Currently the price charged by about the half dozen of businesses operating along Military Highway 281, called Transmigrant Agencies, is $550 for the two vehicles and $1,100 for larger rigs.

Victor Garza, who works for a business called Transmigrates Aguilas, said those are the rates they charge today.

He said part of the problem behind the backup of vehicles going south, is because the system at the Mexican Customs Office, or aduana, was down on Monday and Tuesday.

An employee with Transmigrantes Manny’s puts the blame on the upcoming Holy Week, or Semana Santa.

But the transmigrants said this is not the time of year for them to travel in such huge numbers like during the month of December.

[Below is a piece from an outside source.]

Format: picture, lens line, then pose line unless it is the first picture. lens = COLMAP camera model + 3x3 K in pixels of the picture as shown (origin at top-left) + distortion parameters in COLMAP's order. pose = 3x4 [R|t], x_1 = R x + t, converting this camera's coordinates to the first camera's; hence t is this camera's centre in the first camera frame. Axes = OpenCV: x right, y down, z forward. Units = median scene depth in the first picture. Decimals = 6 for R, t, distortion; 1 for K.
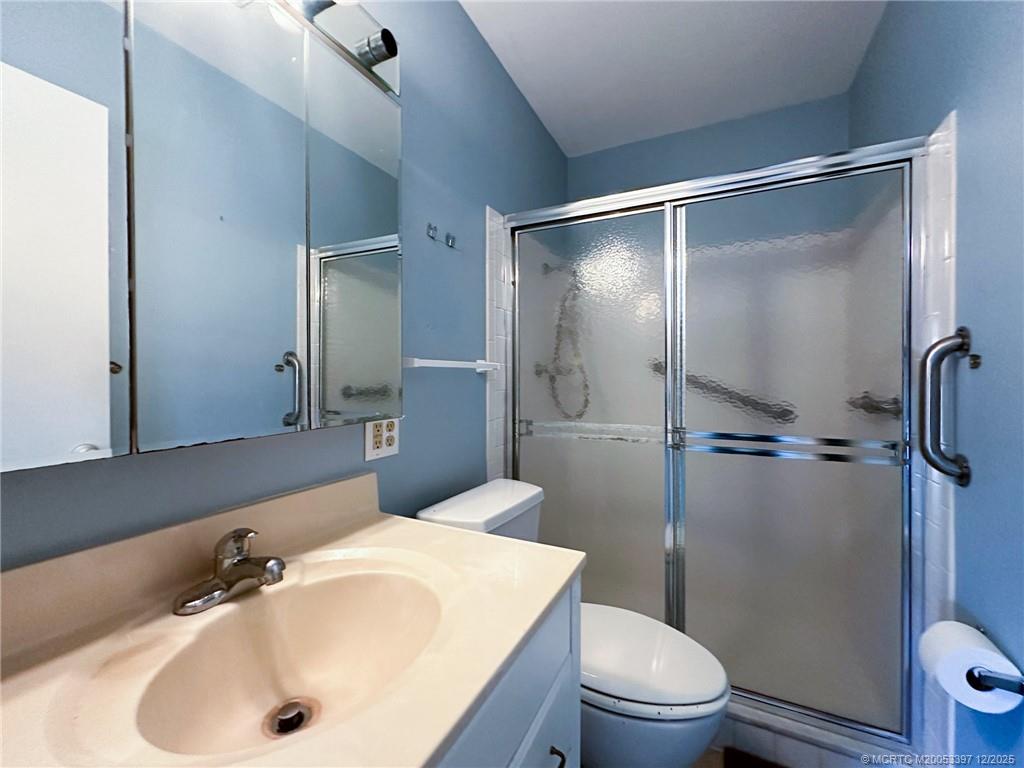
lens RADIAL K [[414.8, 0, 512.8], [0, 414.8, 377.1], [0, 0, 1]] dist [-0.000902, -0.000221]
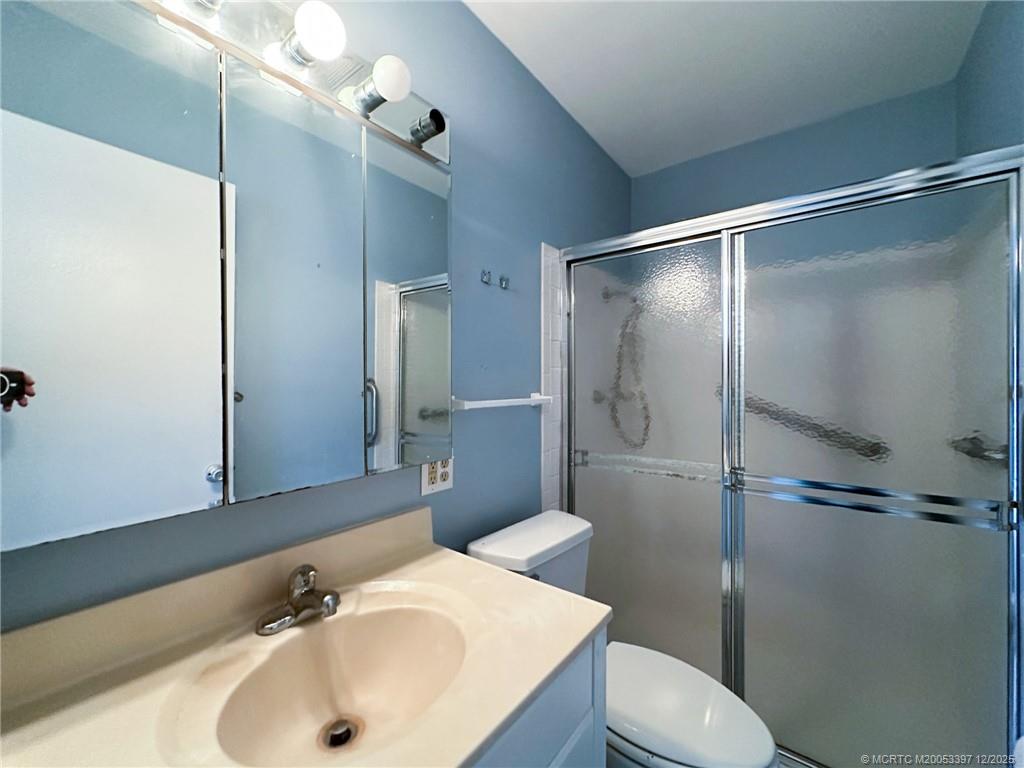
lens RADIAL K [[408.8, 0, 512.0], [0, 408.8, 384.0], [0, 0, 1]] dist [0.001264, 0.000442]
pose [[0.981135, -0.009662, -0.193083, 0.090555], [0.008369, 0.999937, -0.007512, -0.081148], [0.193143, 0.005754, 0.981154, -0.027095]]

Agustin Ronoca, of Guatemala, said he has never seen a day like today in the 30-plus years he has been talking vehicles to the Central American country.

The transmigrants said they have been sleeping in their vehicles and walking to grab something to eat at the nearest convenience store at FM 509 and Military or U.S. Highway 281.

German Gonzalez said he left Los Angeles a week ago this Friday.

“I have been here on this road for a week now,” he said. “If I am lucky, I will leave Monday or Tuesday.”